▶ [EXERCISE AIM]: Give back every line of the material below that has the string "ianuarie".

▶ [DATA UNDER STUDY]:
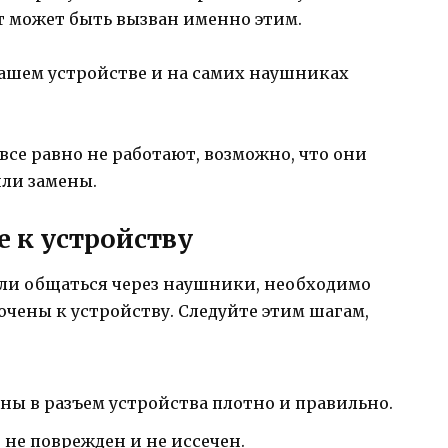
т может быть вызван именно этим.
 вашем устройстве и на самих наушниках
все равно не работают, возможно, что они
или замены.
 к устройству
или общаться через наушники, необходимо
ючены к устройству. Следуйте этим шагам,
ны в разъем устройства плотно и правильно.
 не поврежден и не иссечен.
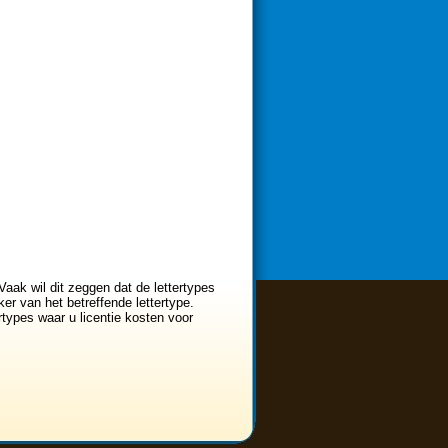
Vaak wil dit zeggen dat de lettertypes
er van het betreffende lettertype.
ertypes waar u licentie kosten voor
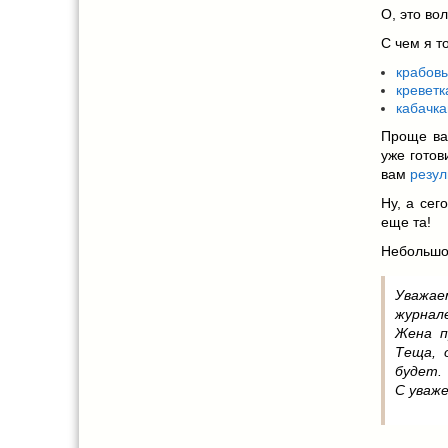
О, это во
С чем я т
крабов
кревет
кабачк
Проще ва
уже готов
вам
резул
Ну, а сег
еще та!
Небольшо
Уважае
журнал
Жена п
Теща, 
будет.
С уваж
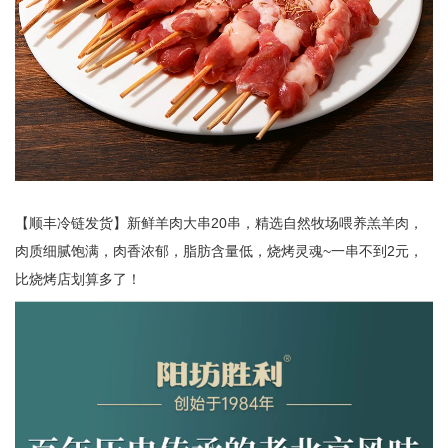
【顺丰冷链发货】新鲜羊肉大串20串，精选自然牧场喂养羔羊肉，
肉质细腻饱满，肉香浓郁，脂肪含量低，烧烤灵魂~一串不到2元，
比烧烤店划算多了！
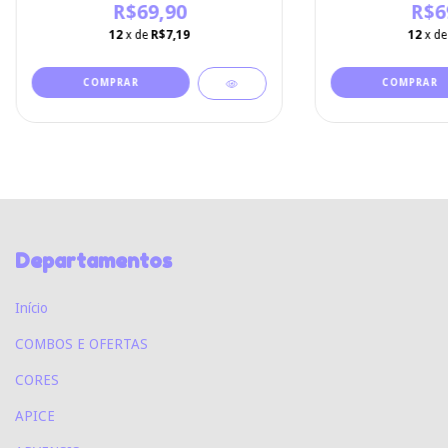
R$69,90
R$6
12
x de
R$7,19
12
x d
Departamentos
Início
COMBOS E OFERTAS
CORES
APICE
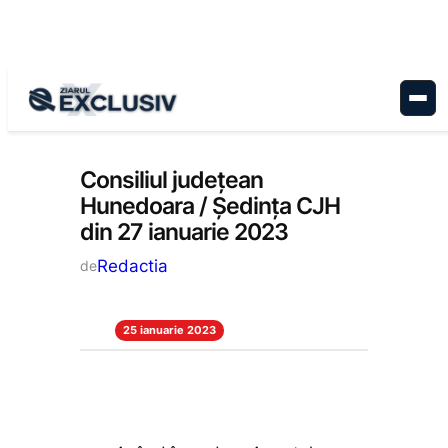
Sari
la
conținut
Administrație
, 
Anunțuri
, 
Stiri la zi
Consiliul județean
Hunedoara / Ședința CJH
din 27 ianuarie 2023
Redactia
de
25 ianuarie 2023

▶ [RESPONSE TO THIS TASK]:
din 27 ianuarie 2023
25 ianuarie 2023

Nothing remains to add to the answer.